■ **DATA UNDER STUDY**:
——

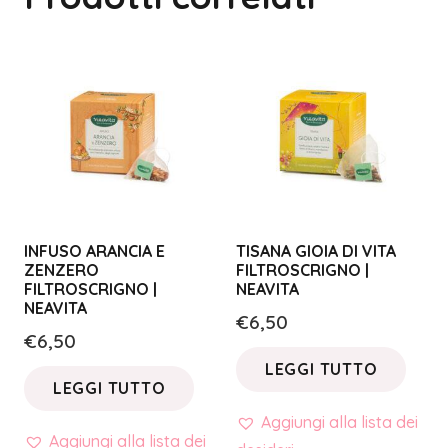
INFUSO ARANCIA E
TISANA GIOIA DI VITA
ZENZERO
FILTROSCRIGNO |
FILTROSCRIGNO |
NEAVITA
NEAVITA
€
6,50
€
6,50
LEGGI TUTTO
LEGGI TUTTO
Aggiungi alla lista dei
Aggiungi alla lista dei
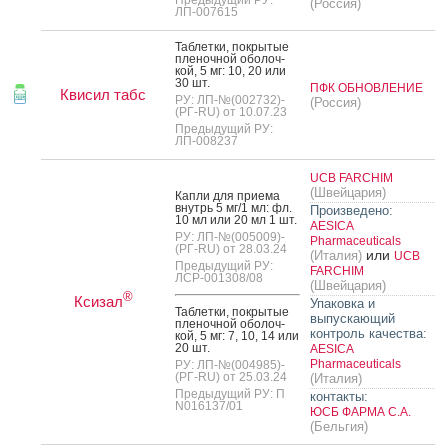
(Россия)
ЛП-007615
Таб­летки, пок­ры­тые
пле­ноч­ной обо­лоч­
кой, 5 мг: 10, 20 или
30 шт.
ПФК ОБНОВЛЕНИЕ
Квисил табс
РУ: ЛП-№(002732)-
(Россия)
(РГ-RU) от 10.07.23
Предыдущий РУ:
ЛП-008237
UCB FARCHIM
(Швейцария)
Кап­ли для при­ема
внутрь 5 мг/1 мл: фл.
Произведено:
10 мл или 20 мл 1 шт.
AESICA
РУ: ЛП-№(005009)-
Pharmaceuticals
(РГ-RU) от 28.03.24
или
(Италия)
UCB
Предыдущий РУ:
FARCHIM
ЛСР-001308/08
(Швейцария)
®
Ксизал
Упаковка и
Таб­летки, пок­ры­тые
выпускающий
пле­ноч­ной обо­лоч­
контроль качества:
кой, 5 мг: 7, 10, 14 или
20 шт.
AESICA
Pharmaceuticals
РУ: ЛП-№(004985)-
(РГ-RU) от 25.03.24
(Италия)
Предыдущий РУ: П
контакты:
N016137/01
ЮСБ ФАРМА С.А.
(Бельгия)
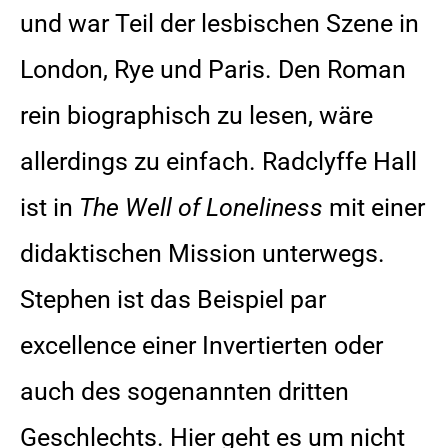
und war Teil der lesbischen Szene in
London, Rye und Paris. Den Roman
rein biographisch zu lesen, wäre
allerdings zu einfach. Radclyffe Hall
ist in
The Well of Loneliness
mit einer
didaktischen Mission unterwegs.
Stephen ist das Beispiel par
excellence einer Invertierten oder
auch des sogenannten dritten
Geschlechts. Hier geht es um nicht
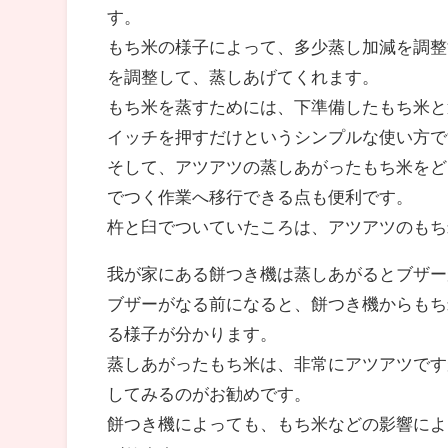
す。
もち米の様子によって、多少蒸し加減を調整
を調整して、蒸しあげてくれます。
もち米を蒸すためには、下準備したもち米と
イッチを押すだけというシンプルな使い方で
そして、アツアツの蒸しあがったもち米をど
でつく作業へ移行できる点も便利です。
杵と臼でついていたころは、アツアツのもち
我が家にある餅つき機は蒸しあがるとブザー
ブザーがなる前になると、餅つき機からもち
る様子が分かります。
蒸しあがったもち米は、非常にアツアツです
してみるのがお勧めです。
餅つき機によっても、もち米などの影響によ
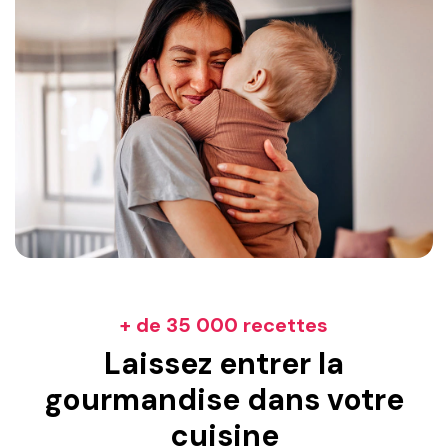
+ de 35 000 recettes
Laissez entrer la
gourmandise dans votre
cuisine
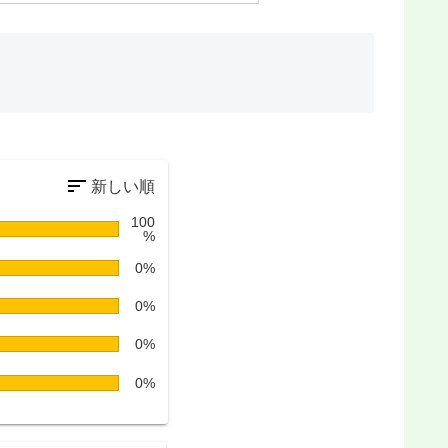
100
%
0%
0%
0%
0%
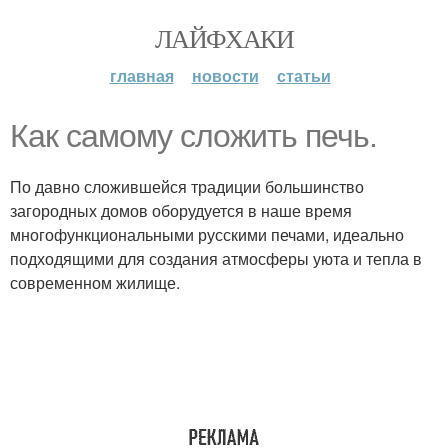
ЛАЙФХАКИ
главная
новости
статьи
Как самому сложить печь.
По давно сложившейся традиции большинство
загородных домов оборудуется в наше время
многофункциональными русскими печами, идеально
подходящими для создания атмосферы уюта и тепла в
современном жилище.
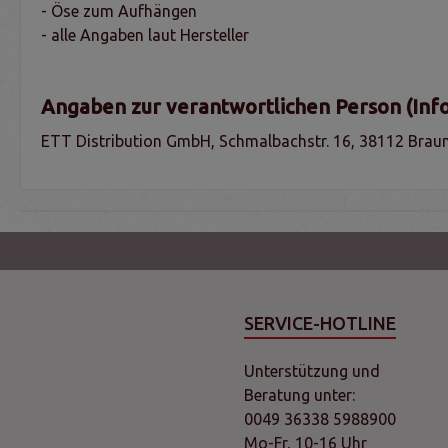
- Öse zum Aufhängen
- alle Angaben laut Hersteller
Angaben zur verantwortlichen Person (Inf
ETT Distribution GmbH, Schmalbachstr. 16, 38112 Braun
SERVICE-HOTLINE
Unterstützung und
Beratung unter:
0049 36338 5988900
Mo-Fr, 10-16 Uhr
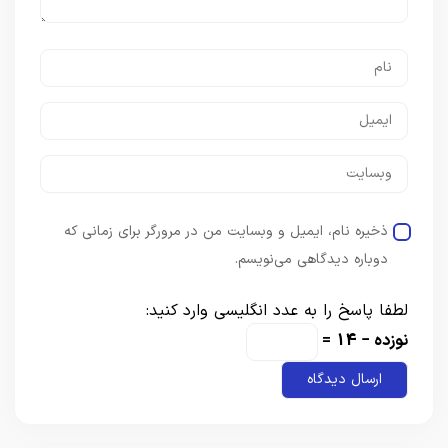
ذخیره نام، ایمیل و وبسایت من در مرورگر برای زمانی که
دوباره دیدگاهی می‌نویسم.
لطفا پاسخ را به عدد انگلیسی وارد کنید:
نوزده − 14 =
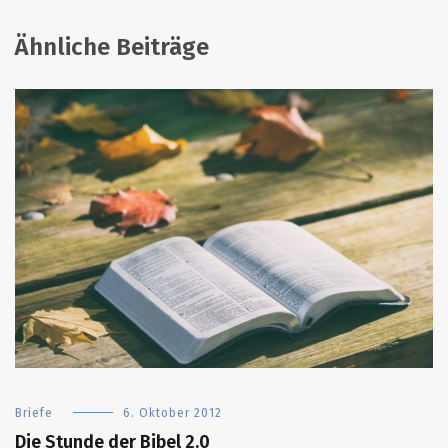
Ähnliche Beiträge
Briefe
6. Oktober 2012
Die Stunde der Bibel 2.0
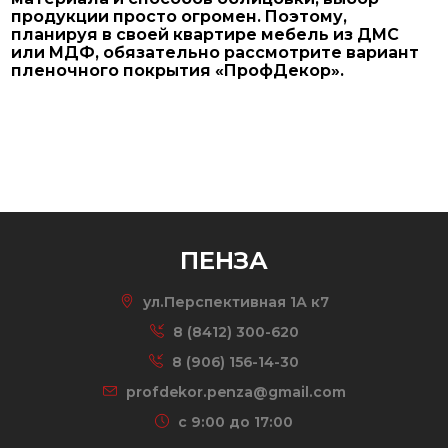
продукции просто огромен. Поэтому,
планируя в своей квартире мебель из ДМС
или МДФ, обязательно рассмотрите вариант
пленочного покрытия «ПрофДекор».
ПЕНЗА
ул.Перспективная 1А к7
8 (8412) 300-620
8 (906) 156-14-30
profdekor.penza@gmail.com
c 9:00 до 17:00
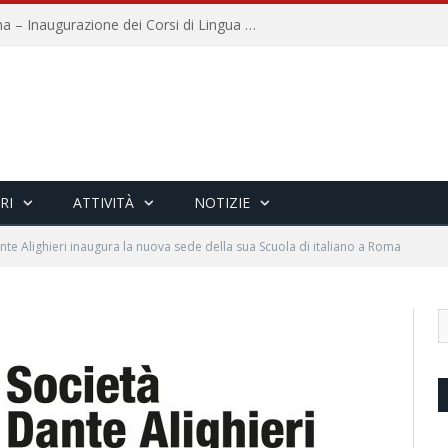
Università per Stranieri di Siena – Inaugurazione dei Corsi di Lingua e Cultura Italiana, 109a annata
RI
ATTIVITÀ
NOTIZIE
nte Alighieri inaugura la nuova sede della sua Scuola di italiano a Roma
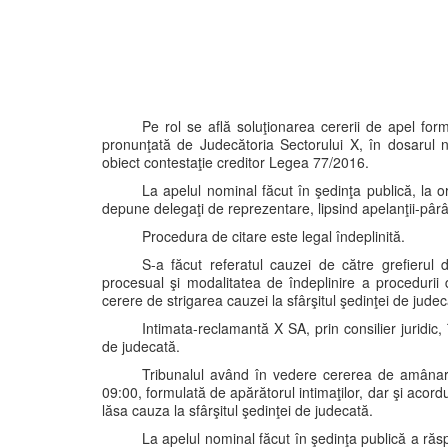
Pe rol se află soluţionarea cererii de apel formu
pronunţată de Judecătoria Sectorului X, în dosarul n
obiect contestaţie creditor Legea 77/2016.
La apelul nominal făcut în şedinţa publică, la or
depune delegaţi de reprezentare, lipsind apelanţii-pârâţ
Procedura de citare este legal îndeplinită.
S-a făcut referatul cauzei de către grefierul d
procesual şi modalitatea de îndeplinire a procedurii 
cerere de strigarea cauzei la sfârşitul şedinţei de jude
Intimata-reclamantă X SA, prin consilier juridic,
de judecată.
Tribunalul având în vedere cererea de amânare 
09:00, formulată de apărătorul intimaţilor, dar şi acordul
lăsa cauza la sfârşitul şedinţei de judecată.
La apelul nominal făcut în şedinţa publică a răspu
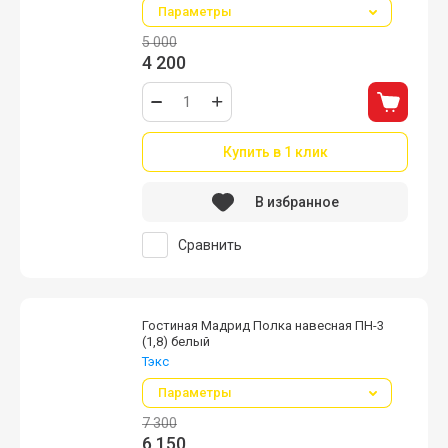
Параметры
5 000
4 200
Купить в 1 клик
В избранное
Сравнить
Гостиная Мадрид Полка навесная ПН-3
(1,8) белый
Тэкс
Параметры
7 300
6 150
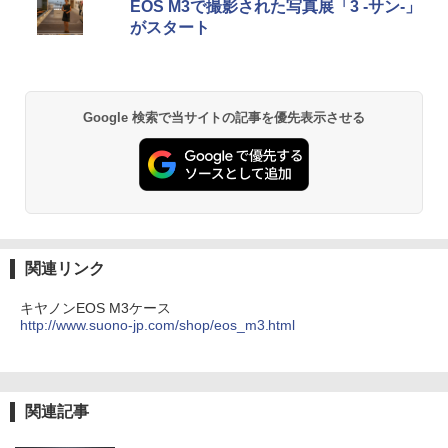
EOS M3で撮影された写真展「3 -サン-」
がスタート
Google 検索で当サイトの記事を優先表示させる
関連リンク
キヤノンEOS M3ケース
http://www.suono-jp.com/shop/eos_m3.html
関連記事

——

Can you rewrite the text of all the records above with "LEGGI TUTTO" changed to "SCOPRI DI PIÙ", keep everything else the same, and leave the pictures out?

■ **TASK SOLUTION**:
INFUSO ARANCIA E
TISANA GIOIA DI VITA
ZENZERO
FILTROSCRIGNO |
FILTROSCRIGNO |
NEAVITA
NEAVITA
€
6,50
€
6,50
SCOPRI DI PIÙ
SCOPRI DI PIÙ
Aggiungi alla lista dei
Aggiungi alla lista dei
(Россия)
ЛП-007615
Таб­летки, пок­ры­тые
пле­ноч­ной обо­лоч­
кой, 5 мг: 10, 20 или
30 шт.
ПФК ОБНОВЛЕНИЕ
Квисил табс
РУ: ЛП-№(002732)-
(Россия)
(РГ-RU) от 10.07.23
Предыдущий РУ:
ЛП-008237
UCB FARCHIM
(Швейцария)
Кап­ли для при­ема
внутрь 5 мг/1 мл: фл.
Произведено:
10 мл или 20 мл 1 шт.
AESICA
РУ: ЛП-№(005009)-
Pharmaceuticals
(РГ-RU) от 28.03.24
или
(Италия)
UCB
Предыдущий РУ:
FARCHIM
ЛСР-001308/08
(Швейцария)
®
Ксизал
Упаковка и
Таб­летки, пок­ры­тые
выпускающий
пле­ноч­ной обо­лоч­
контроль качества:
кой, 5 мг: 7, 10, 14 или
20 шт.
AESICA
Pharmaceuticals
РУ: ЛП-№(004985)-
(РГ-RU) от 25.03.24
(Италия)
Предыдущий РУ: П
контакты:
N016137/01
ЮСБ ФАРМА С.А.
(Бельгия)
und war Teil der lesbischen Szene in
London, Rye und Paris. Den Roman
rein biographisch zu lesen, wäre
allerdings zu einfach. Radclyffe Hall
ist in
The Well of Loneliness
mit einer
didaktischen Mission unterwegs.
Stephen ist das Beispiel par
excellence einer Invertierten oder
auch des sogenannten dritten
Geschlechts. Hier geht es um nicht
す。
もち米の様子によって、多少蒸し加減を調整
を調整して、蒸しあげてくれます。
もち米を蒸すためには、下準備したもち米と
イッチを押すだけというシンプルな使い方で
そして、アツアツの蒸しあがったもち米をど
でつく作業へ移行できる点も便利です。
杵と臼でついていたころは、アツアツのもち
我が家にある餅つき機は蒸しあがるとブザー
ブザーがなる前になると、餅つき機からもち
る様子が分かります。
蒸しあがったもち米は、非常にアツアツです
してみるのがお勧めです。
餅つき機によっても、もち米などの影響によ
+ de 35 000 recettes
Laissez entrer la
gourmandise dans votre
cuisine
100
%
0%
0%
0%
0%
ЛАЙФХАКИ
главная
новости
статьи
Как самому сложить печь.
По давно сложившейся традиции большинство
загородных домов оборудуется в наше время
многофункциональными русскими печами, идеально
подходящими для создания атмосферы уюта и тепла в
современном жилище.
- Öse zum Aufhängen
- alle Angaben laut Hersteller
Angaben zur verantwortlichen Person (Inf
ETT Distribution GmbH, Schmalbachstr. 16, 38112 Braun
SERVICE-HOTLINE
Unterstützung und
Beratung unter:
0049 36338 5988900
Mo-Fr, 10-16 Uhr
ذخیره نام، ایمیل و وبسایت من در مرورگر برای زمانی که
دوباره دیدگاهی می‌نویسم.
لطفا پاسخ را به عدد انگلیسی وارد کنید:
نوزده − 14 =
Ähnliche Beiträge
Briefe
6. Oktober 2012
Die Stunde der Bibel 2.0
продукции просто огромен. Поэтому,
планируя в своей квартире мебель из ДМС
или МДФ, обязательно рассмотрите вариант
пленочного покрытия «ПрофДекор».
ПЕНЗА
ул.Перспективная 1А к7
8 (8412) 300-620
8 (906) 156-14-30
profdekor.penza@gmail.com
c 9:00 до 17:00
Università per Stranieri di Siena – Inaugurazione dei Corsi di Lingua e Cultura Italiana, 109a annata
RI
ATTIVITÀ
NOTIZIE
nte Alighieri inaugura la nuova sede della sua Scuola di italiano a Roma
Pe rol se află soluţionarea cererii de apel formu
pronunţată de Judecătoria Sectorului X, în dosarul n
obiect contestaţie creditor Legea 77/2016.
La apelul nominal făcut în şedinţa publică, la or
depune delegaţi de reprezentare, lipsind apelanţii-pârâţ
Procedura de citare este legal îndeplinită.
S-a făcut referatul cauzei de către grefierul d
procesual şi modalitatea de îndeplinire a procedurii 
cerere de strigarea cauzei la sfârşitul şedinţei de jude
Intimata-reclamantă X SA, prin consilier juridic,
de judecată.
Tribunalul având în vedere cererea de amânare 
09:00, formulată de apărătorul intimaţilor, dar şi acordul
lăsa cauza la sfârşitul şedinţei de judecată.
La apelul nominal făcut în şedinţa publică a răspu
Параметры
5 000
4 200
Купить в 1 клик
В избранное
Сравнить
Гостиная Мадрид Полка навесная ПН-3
(1,8) белый
Тэкс
Параметры
7 300
6 150
EOS M3で撮影された写真展「3 -サン-」
がスタート
Google 検索で当サイトの記事を優先表示させる
関連リンク
キヤノンEOS M3ケース
http://www.suono-jp.com/shop/eos_m3.html
関連記事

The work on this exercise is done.